A: Set your CR_SYSTEM_GL_PATH to /usr/lib/tls.

Q: Chromium on SGI Altix

Has anybody any experience compiling and using Chromium on an SGI Altix? I am here trying to do so now on SGI ProPack Linux 3 [Red Hat Advanced Server 2.1] and am getting the following problems:

Linking ../built/crunpacker/Linux/libcrunpacker.so
/usr/bin/ld: ../built/crunpacker/Linux/unpack.o: @gprel relocationagainst dynamic symbol cr_unpackData

A: The only system that this appears on is on an IA64.

It usually means that an object not compiled with -fPIC is linked into a shared library.

Richard Henderson's rationale for this is as follows:

"Such relocations cannot be resolved by the dynamic linker,since it doesn't know what the GP base value is.
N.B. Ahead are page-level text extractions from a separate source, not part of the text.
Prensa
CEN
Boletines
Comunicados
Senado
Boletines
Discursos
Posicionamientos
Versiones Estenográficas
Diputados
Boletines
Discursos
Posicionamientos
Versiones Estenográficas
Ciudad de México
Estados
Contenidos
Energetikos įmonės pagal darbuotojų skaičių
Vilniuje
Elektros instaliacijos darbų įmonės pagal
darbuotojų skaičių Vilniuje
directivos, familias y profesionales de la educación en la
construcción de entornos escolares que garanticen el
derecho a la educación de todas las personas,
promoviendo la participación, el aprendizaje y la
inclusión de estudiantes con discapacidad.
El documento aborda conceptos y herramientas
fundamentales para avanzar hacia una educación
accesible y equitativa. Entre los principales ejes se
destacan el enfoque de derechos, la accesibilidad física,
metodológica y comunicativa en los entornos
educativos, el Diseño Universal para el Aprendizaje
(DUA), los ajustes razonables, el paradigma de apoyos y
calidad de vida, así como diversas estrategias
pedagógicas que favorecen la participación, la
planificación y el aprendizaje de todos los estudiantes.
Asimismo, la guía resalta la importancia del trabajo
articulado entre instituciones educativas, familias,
Also, there is the implicit intent that the symbol was _supposed_ to be resolved locally."

Add an -fPIC to CFLAGS in config/Linux.mk and see if that works.

Q: Chromium on Mac OS X

So before I plunge into trying to port Chromium over to Mac OS X, I thought it would be prudent to ask if anyone has done this already. Or maybe the Chromium team has plans to release a Mac OS X version?

A: It's on the list of things to do. Much of the port has already been done.
--
Greg Humphreys, Assistant Professor
Department of Computer Science, University of Virginia
http://www.cs.virginia.edu/~humper/

Q: I'm getting a flickering problem. What can I do ?
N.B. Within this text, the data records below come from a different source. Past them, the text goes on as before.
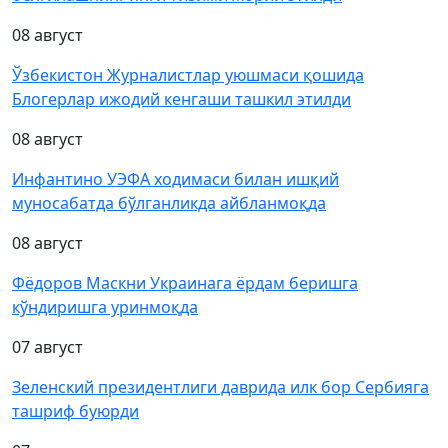
08 август
Ўзбекистон Журналистлар уюшмаси қошида
Блогерлар ижодий кенгаши ташкил этилди
08 август
Инфантино УЭФА ходимаси билан ишқий
муносабатда бўлганликда айбланмоқда
08 август
Фёдоров Маскни Украинага ёрдам беришга
кўндиришга уринмоқда
07 август
Зеленский президентлиги даврида илк бор Сербияга
ташриф буюрди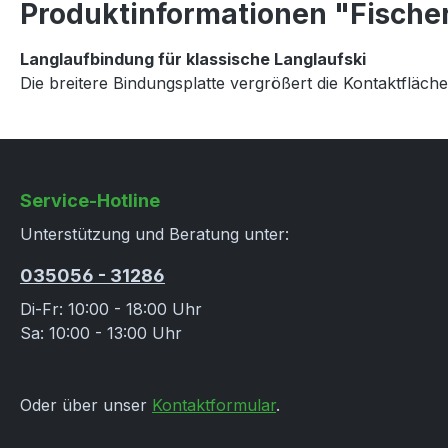
Produktinformationen "Fischer
Langlaufbindung für klassische Langlaufski
Die breitere Bindungsplatte vergrößert die Kontaktflä
Service-Hotline
Unterstützung und Beratung unter:
035056 - 31286
Di-Fr: 10:00 - 18:00 Uhr
Sa: 10:00 - 13:00 Uhr
Oder über unser
Kontaktformular
.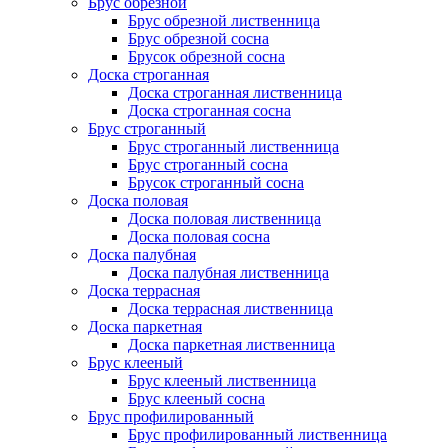
Брус обрезной
Брус обрезной лиственница
Брус обрезной сосна
Брусок обрезной сосна
Доска строганная
Доска строганная лиственница
Доска строганная сосна
Брус строганный
Брус строганный лиственница
Брус строганный сосна
Брусок строганный сосна
Доска половая
Доска половая лиственница
Доска половая сосна
Доска палубная
Доска палубная лиственница
Доска террасная
Доска террасная лиственница
Доска паркетная
Доска паркетная лиственница
Брус клееный
Брус клееный лиственница
Брус клееный сосна
Брус профилированный
Брус профилированный лиственница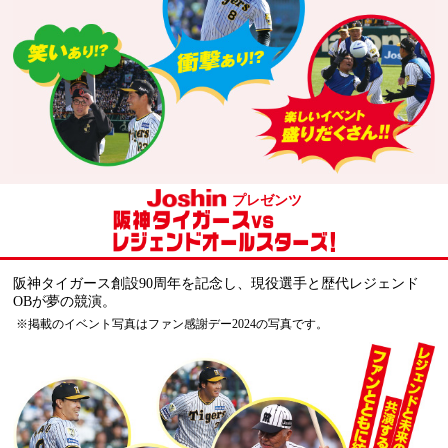
プレゼンツ
阪神タイガース創設90周年を記念し、現役選手と歴代レジェンド
OBが夢の競演。
※掲載のイベント写真はファン感謝デー2024の写真です。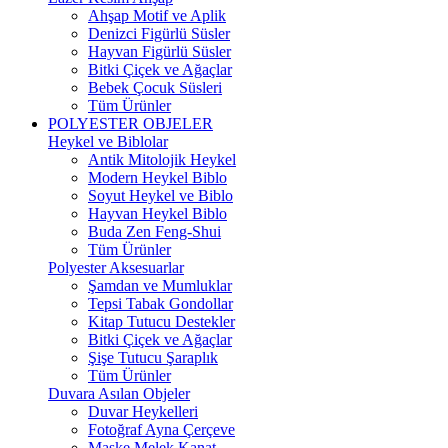
Ahşap Motif ve Aplik
Denizci Figürlü Süsler
Hayvan Figürlü Süsler
Bitki Çiçek ve Ağaçlar
Bebek Çocuk Süsleri
Tüm Ürünler
POLYESTER OBJELER
Heykel ve Biblolar
Antik Mitolojik Heykel
Modern Heykel Biblo
Soyut Heykel ve Biblo
Hayvan Heykel Biblo
Buda Zen Feng-Shui
Tüm Ürünler
Polyester Aksesuarlar
Şamdan ve Mumluklar
Tepsi Tabak Gondollar
Kitap Tutucu Destekler
Bitki Çiçek ve Ağaçlar
Şişe Tutucu Şaraplık
Tüm Ürünler
Duvara Asılan Objeler
Duvar Heykelleri
Fotoğraf Ayna Çerçeve
Maske Melek Kanat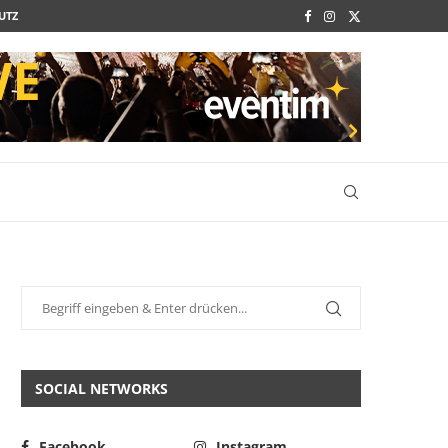
UTZ
SOCIAL NETWORKS
Facebook
Instagram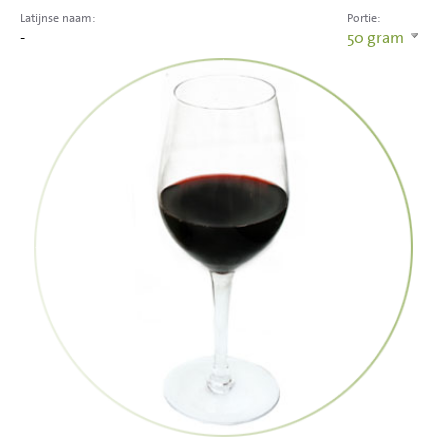
Latijnse naam:
Portie:
-
50
gram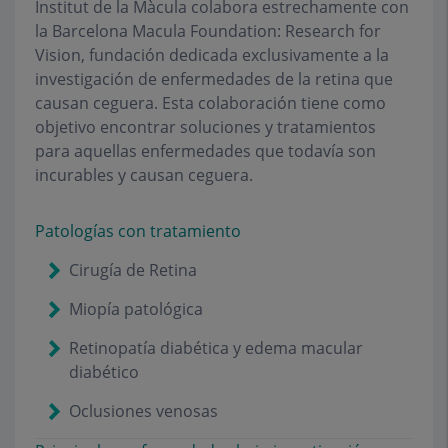
Institut de la Màcula colabora estrechamente con
la Barcelona Macula Foundation: Research for
Vision, fundación dedicada exclusivamente a la
investigación de enfermedades de la retina que
causan ceguera. Esta colaboración tiene como
objetivo encontrar soluciones y tratamientos
para aquellas enfermedades que todavía son
incurables y causan ceguera.
Patologías con tratamiento
Cirugía de Retina
Miopía patológica
Retinopatía diabética y edema macular
diabético
Oclusiones venosas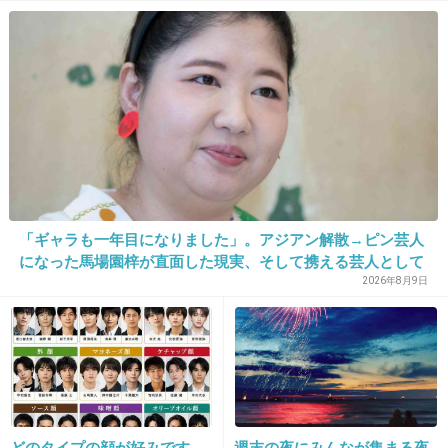
長風呂するため、スマホを防水ケースに入れて
持ち込む。
入浴中に足のマッサージや簡単なストレッチ。
髪の毛はシャンプーブラシで頭皮をマッサージ
しながら洗う。
あまりお金はかけてませんが。
「ギャラも一年目になりました」。アジアン解散→ピン芸人
このトピ参考にしたいです💕
になった馬場園梓が直面した現実、そして携える芸人として
の矜持
2026年8月9日
+62
-0
22. 匿名
2022/09/11(日) 23:08:37
ハウスオブローゼのオーベイビー
どのタイプの顔が好みです
週末の夜にみんなが集まる夜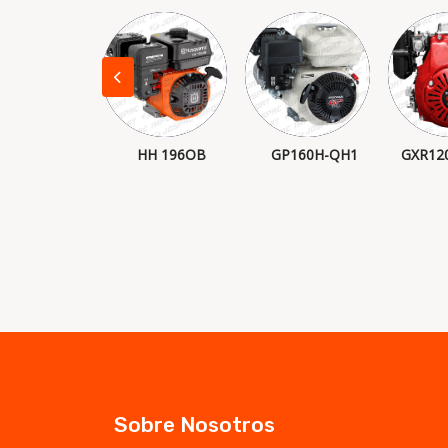
P200H-QH1
HH 196OB
GP160H-QH1
GXR12
Sobre Nosotros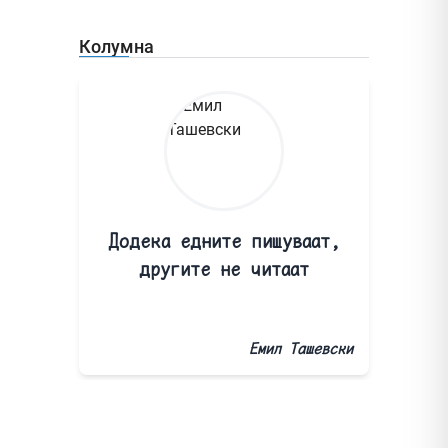
Колумна
Додека едните пишуваат,
другите не читаат
Емил Ташевски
I was wondering if anyone can help, I have been experimenting with a number of different configurations and on some I get a strange flickering when my image gets rebuilt. I have created a sort last config and it would seem that every other frame is white so the image flickers. I hacked about with reassemble.conf to mirror my config and the same happens there.

A: Use Barriers to synchronize the application instances. See progs/psubmit/psubmit.c

If you are trying to use sort-last under windows, this is a known problem. Something fishy happens with the SwapBuffers call under windows, so Chromium tries to composite twice. This behavior happens with the readback and binaryswap SPUs. If you run a 'Chromium' app like psubmit, everything seems fine. The issue appears to be related to the application using putting up a window as well as the render SPU. Nobody has really tracked this bug down since people mostly use Linux. Under Linux, everything should be fine since we run a volume renderer on a regular basis in this setup. It is an unmodified glut app at themoment. Atlantis works for me as well.

Q: How do I use InfiniBand / SDP with Chromium?

A: Chromium supports Infiniband both with the native (Verbs) interface and SDP. When you call AddServer() in your Python configuration script, you can specify "ib" or "sdp" as the protocol, respectively. You must have first compiled Chromium with InfiniBand/SDP support. See the top-level options.mk file for more information.

Socket Direct Protocol (SDP) uses InfiniBand through ordinary Unix network sockets. The advantage of using SDP over the Verbs interface is that connections between Chromium nodes should close cleanly upon exit. With the "ib" protocol, you'll typically have to manually kill crservers, etc. after you exit because the Verbs interface is bad at detecting broken connections.

If you're using SDP, Chromium will need to address hosts by their "SDP hostname" which is typically the hostname suffixed with something like "sdp" or "ib". Chromium defaults to using "sdp". A different suffix can be specified with the CR_SDP_SUFFIX environment variable. Check your /etc/hosts file to see what your system uses.

Make sure your InfiniBand/SDP environment is working properly before trying to use it with Chromium. InfiniBand vendors typically have test programs for this.

Q: I get "Bad Mothership response: Never heard of server host foobar. Expected one of: 192.168.1.1 192.168.1.2" (or similar)

A: Usually, this is a problem with your /etc/hosts files. If you run the 'hostname' program and don't get a fully-qualified domain name, this is the likely problem. Make sure your /etc/hosts file(s) looks like this:

127.0.0.1               localhost.localdomain localhost
192.168.0.1             foobar.baz.com foobar

Alternately, you might try editing the mothership/server/mothership.py script and add your hostnames and domains to the HostPrefixPairs list.